Once in Canada, Mary helps her husband at his trading post and lives amongst the Nakoda Tribe. Though Mary herself is Crow, she still thrives with the Nakoda and becomes friendly with many of the women. When a group of drunk whiskey traders massacre 40 Nakoda (known as the Cypress Hills Massacre) and steals five of their women, Mary is determined to save them from the brutality sure to come. Though she wasn’t able to save them from being brutally raped, she did save them from being murdered. She and Abe then make a decision to be witnesses in the trials of the whiskey traders.
The outcome of the trials weighs heavily on Abe and he turns to whiskey for solace. Conversely, Mary continues to overcome obstacles brought on by the white people who steal their land, steal their children and try to steal their culture.
This book is enlightening, powerful and touching. It shines a much needed light on the plight of Indigenous culture, and I am so thankful to the author, NetGalley and Atria Books for the honor of being approved for this advanced copy.
I loved this book. Kathleen Grissom really tells a good story. Kathleen Grissom does a fabulous job on the research and puts together in the telling of a great story. Crow Mary was an amazing Native American Indian woman.
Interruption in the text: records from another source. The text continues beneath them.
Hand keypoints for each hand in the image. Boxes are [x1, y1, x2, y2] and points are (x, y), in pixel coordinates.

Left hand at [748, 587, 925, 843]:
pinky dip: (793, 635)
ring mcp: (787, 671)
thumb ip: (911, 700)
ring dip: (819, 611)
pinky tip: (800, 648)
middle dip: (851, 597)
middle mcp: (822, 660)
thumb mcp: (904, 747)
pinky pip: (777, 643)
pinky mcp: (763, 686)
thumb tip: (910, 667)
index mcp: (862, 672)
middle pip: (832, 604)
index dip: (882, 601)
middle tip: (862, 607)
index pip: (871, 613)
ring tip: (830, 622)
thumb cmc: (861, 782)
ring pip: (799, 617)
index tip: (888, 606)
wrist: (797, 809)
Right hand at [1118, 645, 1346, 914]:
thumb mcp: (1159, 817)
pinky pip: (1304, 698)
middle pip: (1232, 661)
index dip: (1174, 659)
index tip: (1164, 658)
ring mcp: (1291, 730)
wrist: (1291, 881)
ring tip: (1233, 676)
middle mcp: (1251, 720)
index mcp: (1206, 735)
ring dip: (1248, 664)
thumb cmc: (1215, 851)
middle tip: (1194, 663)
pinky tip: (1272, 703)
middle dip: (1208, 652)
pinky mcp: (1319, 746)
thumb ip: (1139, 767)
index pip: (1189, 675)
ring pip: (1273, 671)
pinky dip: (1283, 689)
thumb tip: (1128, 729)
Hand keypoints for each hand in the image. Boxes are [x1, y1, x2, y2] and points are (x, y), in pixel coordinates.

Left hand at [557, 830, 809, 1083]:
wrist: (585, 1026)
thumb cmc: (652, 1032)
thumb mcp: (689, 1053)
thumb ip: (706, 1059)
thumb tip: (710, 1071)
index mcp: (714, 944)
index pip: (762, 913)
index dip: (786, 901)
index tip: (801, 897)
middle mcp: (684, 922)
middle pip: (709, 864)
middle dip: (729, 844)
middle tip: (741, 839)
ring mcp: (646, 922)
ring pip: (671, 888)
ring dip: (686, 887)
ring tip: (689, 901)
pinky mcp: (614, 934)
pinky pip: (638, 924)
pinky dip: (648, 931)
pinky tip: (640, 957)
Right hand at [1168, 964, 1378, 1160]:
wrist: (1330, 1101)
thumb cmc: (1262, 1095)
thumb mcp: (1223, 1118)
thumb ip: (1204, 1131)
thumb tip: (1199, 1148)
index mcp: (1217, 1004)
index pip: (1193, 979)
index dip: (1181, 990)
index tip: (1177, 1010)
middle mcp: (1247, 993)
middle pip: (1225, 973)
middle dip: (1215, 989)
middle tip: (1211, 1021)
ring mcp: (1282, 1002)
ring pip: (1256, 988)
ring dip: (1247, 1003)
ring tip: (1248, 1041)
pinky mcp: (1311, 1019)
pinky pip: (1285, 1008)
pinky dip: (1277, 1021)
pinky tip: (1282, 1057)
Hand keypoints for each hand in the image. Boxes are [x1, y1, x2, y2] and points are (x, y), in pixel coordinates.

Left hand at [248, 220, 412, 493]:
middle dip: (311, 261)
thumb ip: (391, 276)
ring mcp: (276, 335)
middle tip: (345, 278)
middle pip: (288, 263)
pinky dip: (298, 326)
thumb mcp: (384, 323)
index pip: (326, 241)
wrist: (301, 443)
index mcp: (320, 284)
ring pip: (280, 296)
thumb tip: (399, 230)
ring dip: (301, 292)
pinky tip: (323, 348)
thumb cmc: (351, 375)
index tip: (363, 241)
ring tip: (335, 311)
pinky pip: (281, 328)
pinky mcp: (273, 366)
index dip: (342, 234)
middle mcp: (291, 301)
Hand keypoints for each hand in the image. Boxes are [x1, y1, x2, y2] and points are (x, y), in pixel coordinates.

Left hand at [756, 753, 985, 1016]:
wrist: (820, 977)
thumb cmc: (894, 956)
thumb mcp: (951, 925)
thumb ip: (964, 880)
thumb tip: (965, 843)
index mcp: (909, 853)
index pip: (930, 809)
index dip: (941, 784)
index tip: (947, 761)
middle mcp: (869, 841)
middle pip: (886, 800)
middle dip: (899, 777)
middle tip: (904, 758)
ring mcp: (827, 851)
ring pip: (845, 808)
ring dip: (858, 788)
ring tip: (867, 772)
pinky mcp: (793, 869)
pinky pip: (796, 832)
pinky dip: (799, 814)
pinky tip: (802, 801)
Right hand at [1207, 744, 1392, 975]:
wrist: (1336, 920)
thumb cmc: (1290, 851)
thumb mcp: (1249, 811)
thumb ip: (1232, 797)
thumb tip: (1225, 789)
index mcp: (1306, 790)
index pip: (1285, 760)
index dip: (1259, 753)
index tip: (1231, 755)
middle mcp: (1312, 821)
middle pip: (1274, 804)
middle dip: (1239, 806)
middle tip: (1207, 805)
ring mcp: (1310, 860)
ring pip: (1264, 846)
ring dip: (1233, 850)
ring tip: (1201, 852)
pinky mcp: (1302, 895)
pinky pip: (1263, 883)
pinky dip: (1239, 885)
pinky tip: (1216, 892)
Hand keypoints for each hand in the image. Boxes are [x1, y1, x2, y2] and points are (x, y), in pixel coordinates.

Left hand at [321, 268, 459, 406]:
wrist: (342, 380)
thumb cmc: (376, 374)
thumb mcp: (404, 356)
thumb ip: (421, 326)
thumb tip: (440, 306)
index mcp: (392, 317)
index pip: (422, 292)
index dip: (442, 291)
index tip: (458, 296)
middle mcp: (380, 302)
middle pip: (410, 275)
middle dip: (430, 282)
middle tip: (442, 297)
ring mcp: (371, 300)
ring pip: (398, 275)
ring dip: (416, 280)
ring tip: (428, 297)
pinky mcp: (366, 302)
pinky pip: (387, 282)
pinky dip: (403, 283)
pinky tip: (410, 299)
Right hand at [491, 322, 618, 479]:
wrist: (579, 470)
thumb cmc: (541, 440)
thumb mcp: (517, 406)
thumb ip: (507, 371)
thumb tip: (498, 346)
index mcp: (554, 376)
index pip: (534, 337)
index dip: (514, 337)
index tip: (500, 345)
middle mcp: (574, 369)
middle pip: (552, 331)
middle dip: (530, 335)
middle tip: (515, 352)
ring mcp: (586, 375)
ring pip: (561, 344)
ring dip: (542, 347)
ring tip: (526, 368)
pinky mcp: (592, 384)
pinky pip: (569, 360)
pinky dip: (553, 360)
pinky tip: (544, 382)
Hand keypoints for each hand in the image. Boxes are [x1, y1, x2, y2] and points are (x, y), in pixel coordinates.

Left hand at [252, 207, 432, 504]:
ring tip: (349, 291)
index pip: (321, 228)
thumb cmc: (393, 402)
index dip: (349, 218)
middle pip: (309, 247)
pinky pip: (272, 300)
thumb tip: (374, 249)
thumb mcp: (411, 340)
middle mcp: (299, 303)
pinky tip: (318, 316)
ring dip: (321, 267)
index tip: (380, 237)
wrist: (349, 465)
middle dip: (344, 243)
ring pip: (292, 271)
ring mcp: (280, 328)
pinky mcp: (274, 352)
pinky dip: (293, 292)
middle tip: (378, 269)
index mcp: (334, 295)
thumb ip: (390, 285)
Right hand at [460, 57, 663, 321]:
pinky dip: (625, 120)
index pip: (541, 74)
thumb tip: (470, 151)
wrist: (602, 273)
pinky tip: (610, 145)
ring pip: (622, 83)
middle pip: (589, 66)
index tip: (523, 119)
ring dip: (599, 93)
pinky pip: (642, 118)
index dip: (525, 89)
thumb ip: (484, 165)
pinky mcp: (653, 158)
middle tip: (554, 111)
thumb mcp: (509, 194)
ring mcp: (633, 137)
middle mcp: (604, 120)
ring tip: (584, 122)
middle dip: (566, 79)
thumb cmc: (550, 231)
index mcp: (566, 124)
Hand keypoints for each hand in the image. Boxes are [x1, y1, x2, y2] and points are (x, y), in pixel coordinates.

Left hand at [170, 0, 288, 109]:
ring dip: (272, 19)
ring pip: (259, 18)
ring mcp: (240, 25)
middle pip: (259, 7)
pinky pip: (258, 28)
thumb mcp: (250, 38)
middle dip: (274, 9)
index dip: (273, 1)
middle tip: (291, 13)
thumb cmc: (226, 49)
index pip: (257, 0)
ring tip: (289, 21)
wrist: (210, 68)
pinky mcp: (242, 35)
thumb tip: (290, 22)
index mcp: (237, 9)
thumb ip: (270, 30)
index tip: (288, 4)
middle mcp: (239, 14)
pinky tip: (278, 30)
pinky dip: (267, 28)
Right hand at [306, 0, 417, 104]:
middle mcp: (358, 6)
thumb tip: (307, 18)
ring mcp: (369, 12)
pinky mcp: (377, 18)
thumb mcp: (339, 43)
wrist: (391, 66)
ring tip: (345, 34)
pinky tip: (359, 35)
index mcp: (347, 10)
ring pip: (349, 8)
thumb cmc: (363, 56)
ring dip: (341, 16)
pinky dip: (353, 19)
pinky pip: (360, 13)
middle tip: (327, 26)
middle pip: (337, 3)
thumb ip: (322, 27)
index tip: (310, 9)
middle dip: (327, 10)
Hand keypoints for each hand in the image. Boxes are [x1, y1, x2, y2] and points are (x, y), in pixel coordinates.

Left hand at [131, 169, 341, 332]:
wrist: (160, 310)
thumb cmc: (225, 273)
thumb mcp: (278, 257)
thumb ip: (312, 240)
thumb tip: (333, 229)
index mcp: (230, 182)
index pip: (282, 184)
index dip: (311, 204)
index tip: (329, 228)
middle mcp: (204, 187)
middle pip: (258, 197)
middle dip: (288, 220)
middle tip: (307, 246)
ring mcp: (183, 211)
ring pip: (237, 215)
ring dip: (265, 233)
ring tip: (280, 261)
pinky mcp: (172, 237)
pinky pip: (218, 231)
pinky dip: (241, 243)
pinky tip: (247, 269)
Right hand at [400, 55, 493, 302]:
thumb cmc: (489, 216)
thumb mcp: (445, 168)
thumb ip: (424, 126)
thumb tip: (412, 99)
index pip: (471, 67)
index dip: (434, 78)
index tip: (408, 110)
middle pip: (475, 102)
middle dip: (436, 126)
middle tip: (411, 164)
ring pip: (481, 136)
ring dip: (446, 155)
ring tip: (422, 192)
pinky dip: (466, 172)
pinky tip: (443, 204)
Courageous, kind hearted, strong and very loving. A determined woman who wanted to keep to her customs and beliefs.
Goes First is a young Crow woman who marries Abe, a white fur trader, and sets off to live in the quickly settling areas of the West. Once married she becomes Crow Mary, a name that symbolizes the split nature of the rest of her life, trying hard to remain Crow and having to fit in to the society of encroaching settlers. Based on a true character, Crow Mary shows the strength and dignity of the indigenous people white settlers tried so hard to erase.
Kathleen Grissom first learned about Crow Mary, a true-life figure from the late 1800s, when visiting Fort Walsh and the site of the Cypress Hills massacre in Saskatchewan more than 20 years ago. This book is a work of fiction, but clearly well researched and based in fact.
The premise of the book revolves around Crow Mary, or Goes First as she is named by her people, and her marriage to Abe Farwell, a white fur trader, and the ill-fated trading post he established in the wilds of Saskatchewan in 1872. However, the book opens when Goes First is a young girl and shows her development into a young woman, and her way of life as a woman of the Crow Tribe. The book is fascinatingly detailed and well researched, I found the depiction of her day-to-day life and beliefs and traditions to be engrossing. This book pulled me in from page one, and I very much enjoyed the first-person narrative from Goes First's POV.
The massacre happens around the halfway point of the book, and from there the book dragged a bit for me, as she and Farwell attempted to bring the men responsible to justice. The line between whites and Natives was carefully drawn and portrayed in an accurate manner, again the research and time put into this novel shines through.
This was an easy 5-star rating to give. As I mentioned, the novel was engrossing, although it did slow down a bit between 50%-70% of the novel. I would never have heard of the Cypress Hills massacre without this novel.
Thank you to Atria Books and NetGalley for the electronic ARC of this novel for review.